» **Material provided**:
§
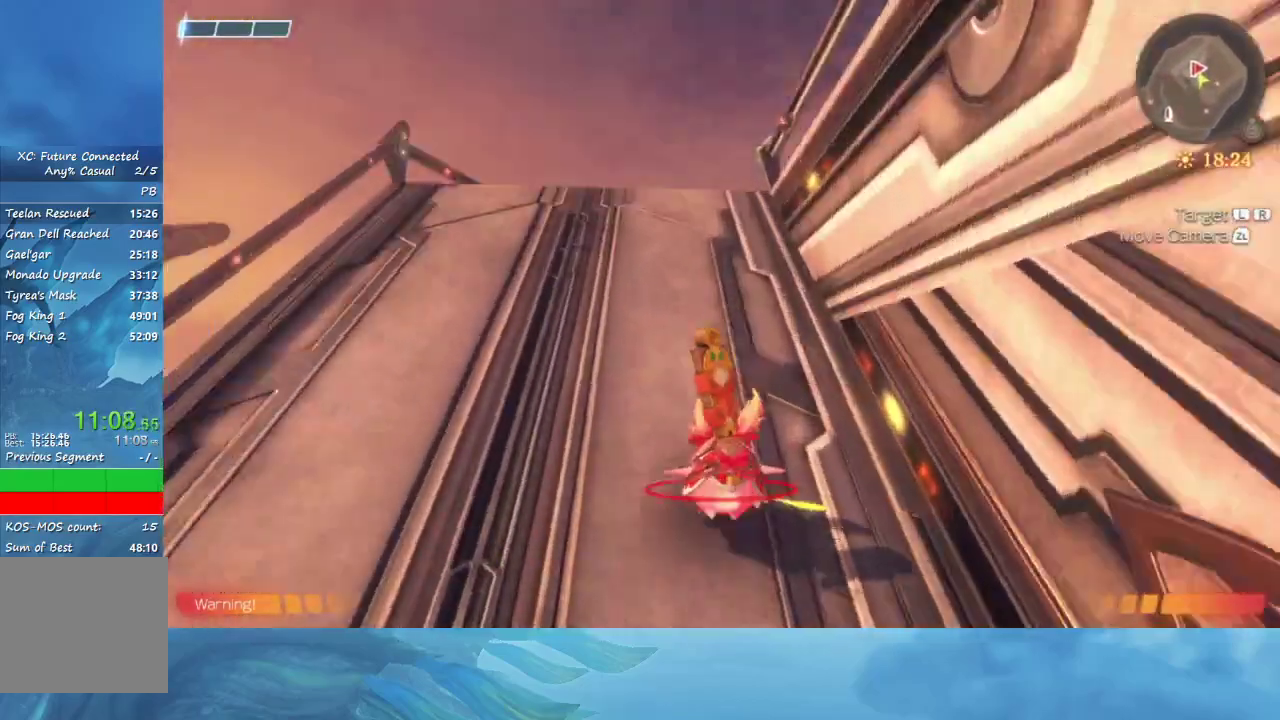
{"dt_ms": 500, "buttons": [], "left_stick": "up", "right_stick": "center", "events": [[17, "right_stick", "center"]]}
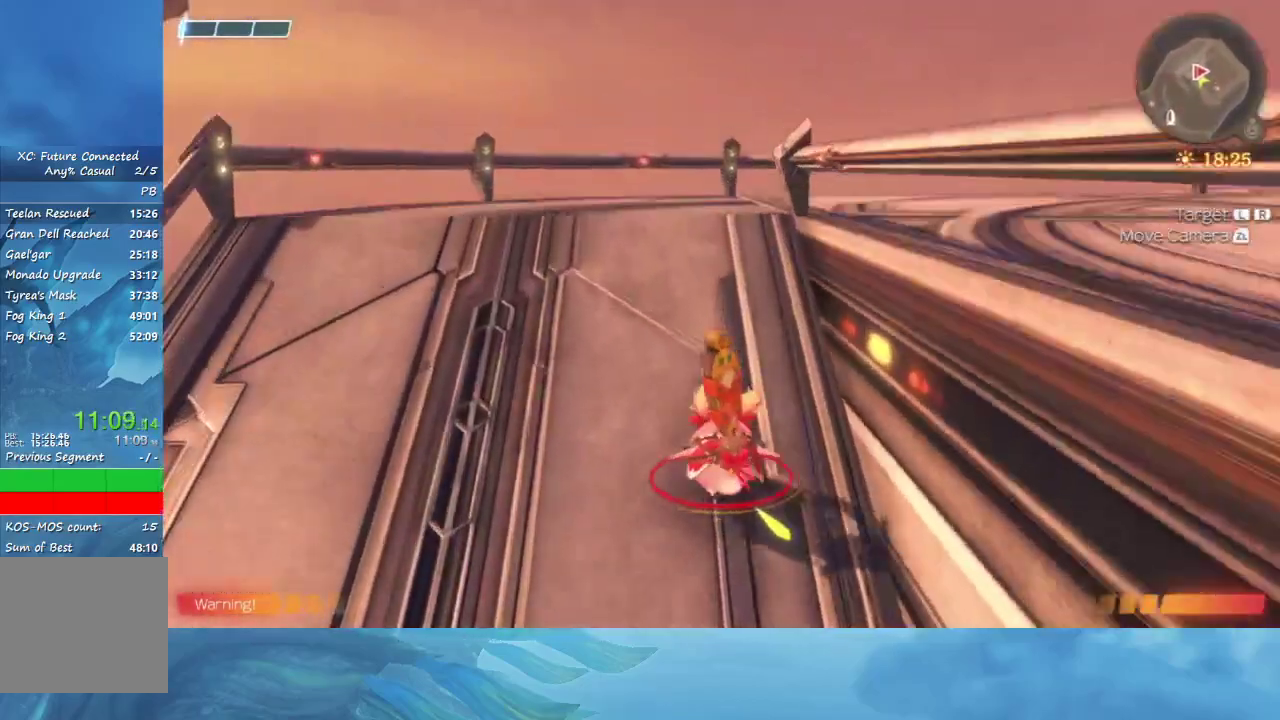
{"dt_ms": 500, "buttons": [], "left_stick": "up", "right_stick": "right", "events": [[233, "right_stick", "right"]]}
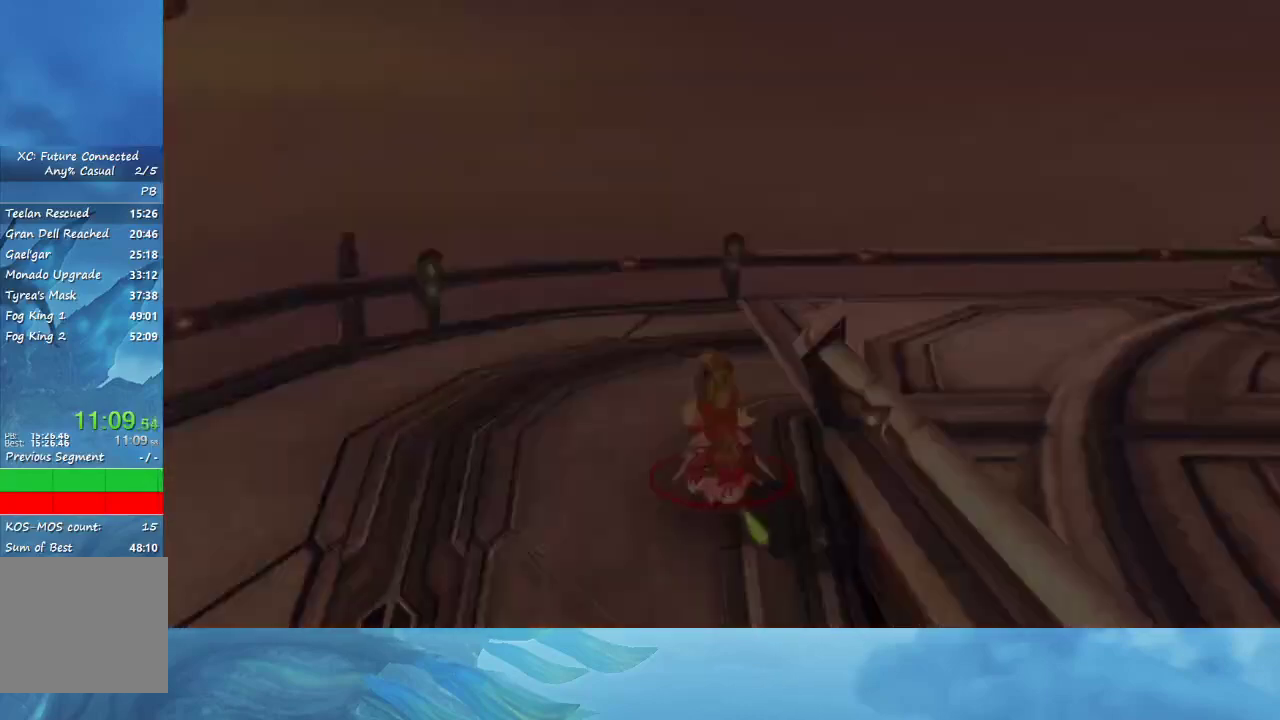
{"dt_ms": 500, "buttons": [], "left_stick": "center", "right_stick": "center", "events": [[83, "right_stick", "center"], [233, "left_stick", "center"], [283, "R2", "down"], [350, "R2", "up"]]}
§
» **Task description**: Return each line above word for word. Skip the pictures.

» **Your response**:
{"dt_ms": 500, "buttons": [], "left_stick": "up", "right_stick": "center", "events": [[17, "right_stick", "center"]]}
{"dt_ms": 500, "buttons": [], "left_stick": "up", "right_stick": "right", "events": [[233, "right_stick", "right"]]}
{"dt_ms": 500, "buttons": [], "left_stick": "center", "right_stick": "center", "events": [[83, "right_stick", "center"], [233, "left_stick", "center"], [283, "R2", "down"], [350, "R2", "up"]]}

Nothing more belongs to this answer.